Nietzsche ouviria Pink Floyd?

Por mais inusitada que pareça a questão acima, acredito que existam razões suficientes para propô-la. Longe de querer cometer um anacronismo, a intenção aqui é analisar um fenômeno cada vez mais comum entre os jovens, a saber: o interesse pela leitura de Friederich Nietzsche. Considerando o crescente interesse juvenil pelo rock psicológico do Pink Floyd, surge a questão: “Há um ponto em comum, no qual a filosofia de Nietzsche, a música do Pink Floyd e a atitude jovem se encontram?”

A análise dessa questão conduziu a um único caminho: o ponto comum é a insatisfação com um sistema de regras e valores estabelecidos. Na verdade, essa atitude nada mais é do que a resistência contra a “domesticação” imposta pelo sistema social que nós mesmos construímos e que é perpetuado por suas instituições, como o Estado, a Igreja, a Escola e tantas outras. Essas instituições são fundamentais para a organização social. Quando se transformam em instrumentos de controle, no entanto, tornam-se opressoras e autoritárias, constituindo um bom alvo para toda a rebeldia potencial própria da juventude, dos filósofos, dos artistas, etc…

Nietzsche manifestou essa rebeldia e insatisfação em suas principais obras, nas quais se posicionou contra os valores que a civilização erigiu, como a permanência e a estabilidade. Perguntaria Nietzsche: “Porque não defender a ideia de que a impermanência, a instabilidade e a indisciplina (contra as injustiças) sejam também valores?”.

Os jovens vivem um momento de euforia, dúvidas e incertezas e são cobrados a todo o momento. Têm que tomar decisões quanto ao seu comportamento, caráter e vida profissional.
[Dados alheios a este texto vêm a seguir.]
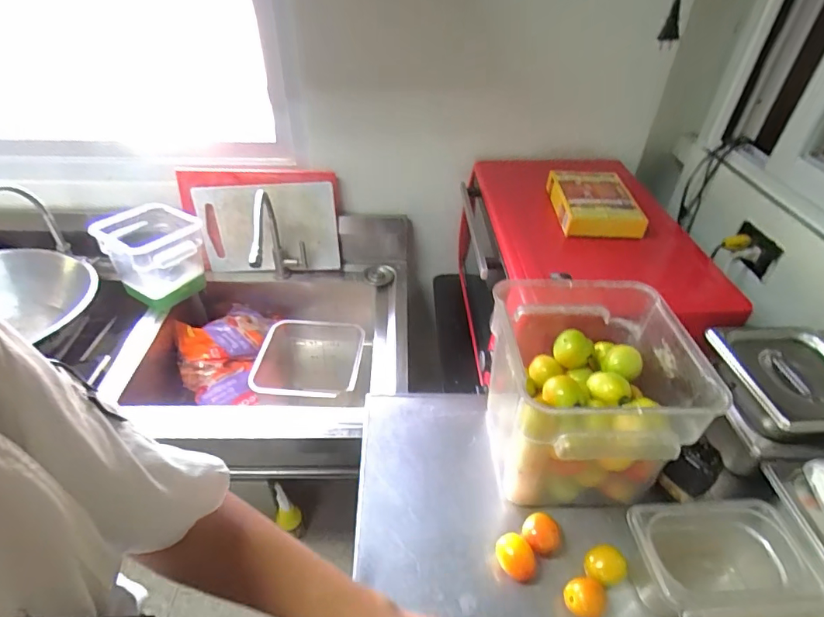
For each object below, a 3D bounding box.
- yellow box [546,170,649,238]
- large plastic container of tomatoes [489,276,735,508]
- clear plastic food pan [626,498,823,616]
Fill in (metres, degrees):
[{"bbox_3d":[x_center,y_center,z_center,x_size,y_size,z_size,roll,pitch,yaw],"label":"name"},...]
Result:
[{"bbox_3d":[0.352,-0.207,0.897,0.151,0.054,0.204,4,40,4],"label":"yellow box"},{"bbox_3d":[0.220,0.118,0.603,0.213,0.220,0.229,0,40,-2],"label":"large plastic container of tomatoes"},{"bbox_3d":[0.336,0.295,0.519,0.185,0.106,0.107,-2,40,-4],"label":"clear plastic food pan"}]

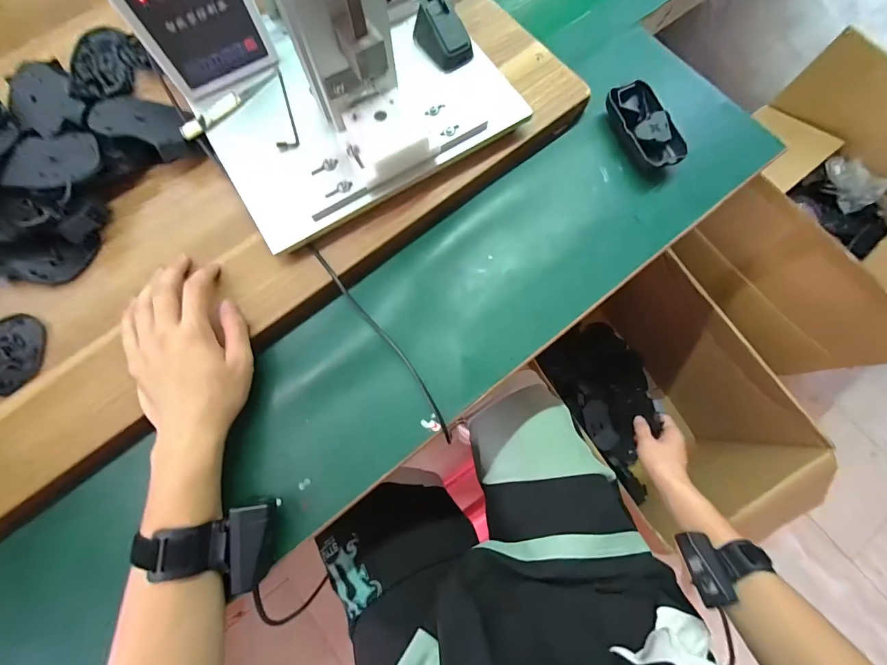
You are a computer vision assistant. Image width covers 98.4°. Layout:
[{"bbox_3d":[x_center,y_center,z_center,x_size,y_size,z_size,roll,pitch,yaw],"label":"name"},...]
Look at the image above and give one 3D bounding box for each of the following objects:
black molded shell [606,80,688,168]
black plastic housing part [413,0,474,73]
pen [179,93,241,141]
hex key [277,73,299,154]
[{"bbox_3d":[0.229,-0.232,0.437,0.050,0.027,0.107,-21,77,-6],"label":"black molded shell"},{"bbox_3d":[0.000,-0.316,0.403,0.038,0.038,0.063,-38,80,-9],"label":"black plastic housing part"},{"bbox_3d":[-0.239,-0.224,0.394,0.012,0.009,0.069,42,79,9],"label":"pen"},{"bbox_3d":[-0.168,-0.235,0.402,0.020,0.009,0.101,-11,76,-3],"label":"hex key"}]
De um lado, vislumbram a liberdade de que podem desfrutar; por outro lado, no entanto, antecipam as responsabilidades da maioridade, cujos exemplos são fornecidos pelos adultos com os quais convivem (pais, professores, irmãos mais velhos…). A idade adulta, por sua vez, é chamativa e inevitável, nela se apresenta uma outra ordem de possibilidades. Todo adolescente, embora ame ser jovem, sonha em ser adulto um dia, mas quando chega a maioridade, o que fazer?
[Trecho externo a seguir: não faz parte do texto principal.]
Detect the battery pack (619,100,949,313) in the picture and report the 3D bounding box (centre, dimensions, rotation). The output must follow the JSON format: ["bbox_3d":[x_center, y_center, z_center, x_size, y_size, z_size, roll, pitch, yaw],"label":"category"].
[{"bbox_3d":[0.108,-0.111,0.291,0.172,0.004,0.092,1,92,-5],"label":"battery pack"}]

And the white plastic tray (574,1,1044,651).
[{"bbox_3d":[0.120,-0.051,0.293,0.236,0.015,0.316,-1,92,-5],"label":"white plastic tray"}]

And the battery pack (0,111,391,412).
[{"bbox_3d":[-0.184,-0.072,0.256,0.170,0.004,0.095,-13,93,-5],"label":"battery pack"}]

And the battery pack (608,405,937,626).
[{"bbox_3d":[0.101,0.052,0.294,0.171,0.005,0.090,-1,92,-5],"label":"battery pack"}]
É natural que os jovens, ao se depararem com essa realidade, tendam a evitá-la e uma das maneiras de evitá-la é negá-la no todo, ou em parte. Foi esse o fenômeno que o mundo vivenciou nos anos 1960, no que passou para a história como o “conflito de gerações”, marcado pela crise dos valores vigentes. Entre as diversas manifestações daquela época, encontra-se a música do Pink Floyd, como parte de uma revolução cultural que integrou muitas formas de expressão artística, como a música de Bob Dylan e dos Beatles, o cinema de Antonioni, Fellini e Bergman, a arte de Andy Warhol, as manifestações do Provos (Holanda) e Tropicália (Brasil), o movimento hippie e os movimentos estudantis em várias partes do mundo. Essa rebeldia, no entanto, nem sempre foi praticada com desobediência e agressividade, enquanto alguns quebravam guitarras ou faziam barricadas, outros entoavam mantras e distribuiam flores.

O que isso tem a ver com Nietzsche? O repúdio contra a hipocrisia! E o que tem a ver com o Pink Floyd? A resposta é a mesma!

Afinal, se o Pink Floyd cantou, com ou sem razão, “nós não precisamos de educação…”, Nietzsche escreveu “é por causa deles (dos maus professores) que se aprende tão pouco e tão mal” (O viajante e sua sombra, aforismo 282).

Concluo enfatizando que a intenção do presente texto não é referendar as afirmações do parágrafo anterior, mas tão somente evidenciá-las, pois só poderemos minimizar os conflitos se formos capazes de investigar as razões que permitiram afirmações tão graves.

Pink Floyd – Another brick in the wall


Nietzsche – Crise dos valores

2 Comentários

  1. Prezado professor e filósofo Paulo Irineu,

    O senhor, enquanto ser humano comum, consegue ser 100% anti-hipócrita?

  2. Olá Alaor!

    É um prazer receber o seu comentário. A intenção do texto não é fazer um juízo de valor, mas apenas apontar alguns aspectos marcantes do pensamento de Nietzsche que, no meu entendimento, podem ter influenciado canções do Pink Floyd. Afinal, não somos juízes e todos somos “Humanos, demasiado humanos”, não é mesmo?